* Was zu tun ist: Formatiere den Text aller Einträge als JSON-Liste von Zeichenketten mit je einer Zeichenkette pro Zeile und ohne Leerzeilen. Die Bilder bleiben dabei unberücksichtigt.

* Transkribierter Seiteninhalt:
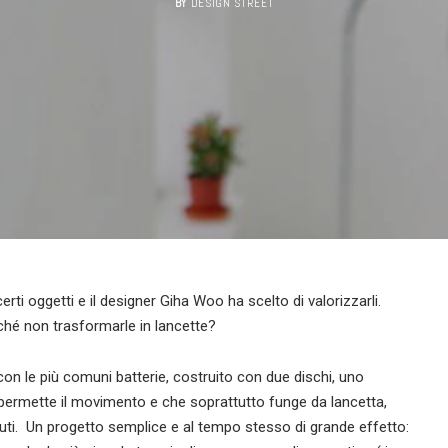
BY
DESIGN STREET
rti oggetti e il designer Giha Woo ha scelto di valorizzarli.
ché non trasformarle in lancette?
on le più comuni batterie, costruito con due dischi, uno
permette il movimento e che soprattutto funge da lancetta,
inuti. Un progetto semplice e al tempo stesso di grande effetto:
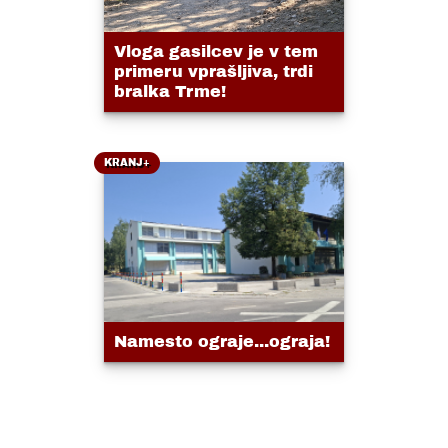
Vloga gasilcev je v tem
primeru vprašljiva, trdi
bralka Trme!
KRANJ+
Namesto ograje...ograja!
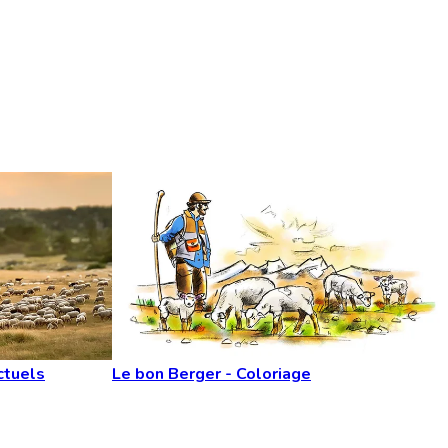
ctuels
Le bon Berger - Coloriage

* Lösungsbereich:
[
  "BY",
  "DESIGN STREET",
  "rti oggetti e il designer Giha Woo ha scelto di valorizzarli.",
  "ché non trasformarle in lancette?",
  "on le più comuni batterie, costruito con due dischi, uno",
  "permette il movimento e che soprattutto funge da lancetta,",
  "inuti. Un progetto semplice e al tempo stesso di grande effetto:",
  "Vloga gasilcev je v tem",
  "primeru vprašljiva, trdi",
  "bralka Trme!",
  "KRANJ+",
  "Namesto ograje...ograja!",
  "ctuels",
  "Le bon Berger - Coloriage"
]